A investigação aponta que o crime pode ter ocorrido em um intervalo de aproximadamente oito minutos: Daiane desaparece das imagens às 19h, e às 19h08 as câmeras registram apenas a passagem de outra moradora pelo prédio.
A análise da polícia indica que Daiane foi morta dentro do condomínio e retirada já sem vida. A única imagem do suspeito registrada naquele dia é das 12h27. Ele não utilizou os elevadores, e os acessos às escadas não eram cobertos por câmeras de monitoramento.
O condomínio possuía apenas dez câmeras de segurança, e, segundo a investigação, o síndico teria utilizado as escadas para sair com o corpo dela para evitar ser filmado.
O filho do síndico, passou a auxiliar o pai obstruindo provas, como a substituição dos celulares e outras ações para atrapalhar as investigações.

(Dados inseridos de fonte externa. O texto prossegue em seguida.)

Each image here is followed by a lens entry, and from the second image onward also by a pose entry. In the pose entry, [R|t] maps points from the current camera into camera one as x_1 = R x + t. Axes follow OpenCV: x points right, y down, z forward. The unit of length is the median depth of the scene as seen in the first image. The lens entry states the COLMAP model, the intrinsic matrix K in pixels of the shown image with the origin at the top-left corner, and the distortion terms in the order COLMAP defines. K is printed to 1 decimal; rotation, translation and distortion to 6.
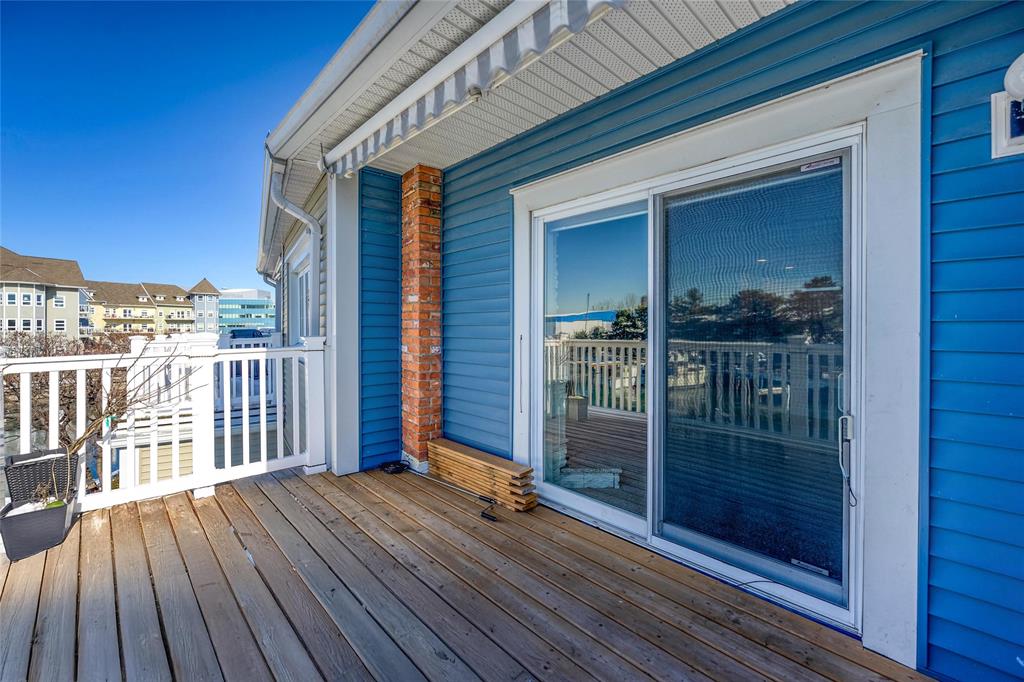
lens RADIAL K [[417.0, 0, 510.6], [0, 417.0, 326.3], [0, 0, 1]] dist [-0.000192, -0.000027]
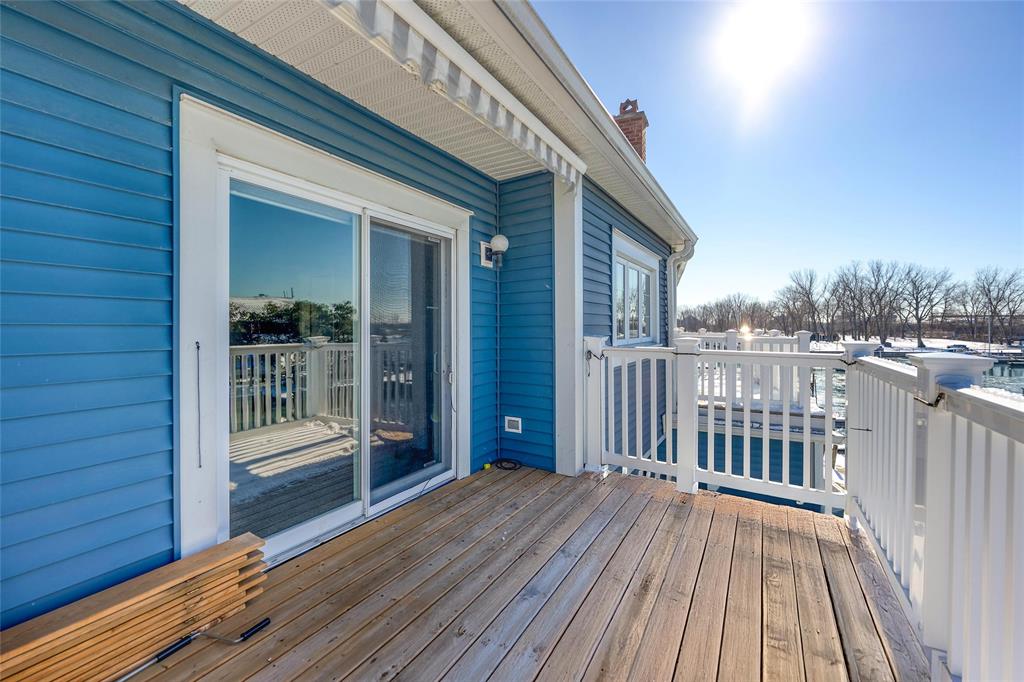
lens RADIAL K [[438.2, 0, 510.7], [0, 438.2, 333.7], [0, 0, 1]] dist [-0.005173, -0.000289]
pose [[-0.288495, -0.006825, 0.957457, -0.964401], [0.004944, 0.999951, 0.008618, 0.007457], [-0.957469, 0.007220, -0.288447, 0.993798]]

Confirmando a participação dele no crime, ele poderá responder por obstrução e pelos mesmos crimes que o pai.
Ocultação e confissão
O síndico levou os agentes até uma área de mata em Caldas Novas onde havia abandonado o cadáver. Embora a confissão não tenha sido feita em depoimento formal, na prática, a polícia já considera esse gesto como uma admissão de envolvimento no crime.
Michael, filho do síndico, foi preso por suspeita de obstrução da investigação. Segundo a polícia, ele teria substituído o celular do pai para prejudicar a coleta de provas e praticado outras ações para atrapalhar o trabalho das investigações.
A conclusão da Polícia Civil é que o síndico possuía “meios, modos e motivos” para o crime, fundamentados em um histórico de perseguição e nos 12 processos judiciais que a corretora movia contra ele. Cléber responderá por homicídio e ocultação de cadáver.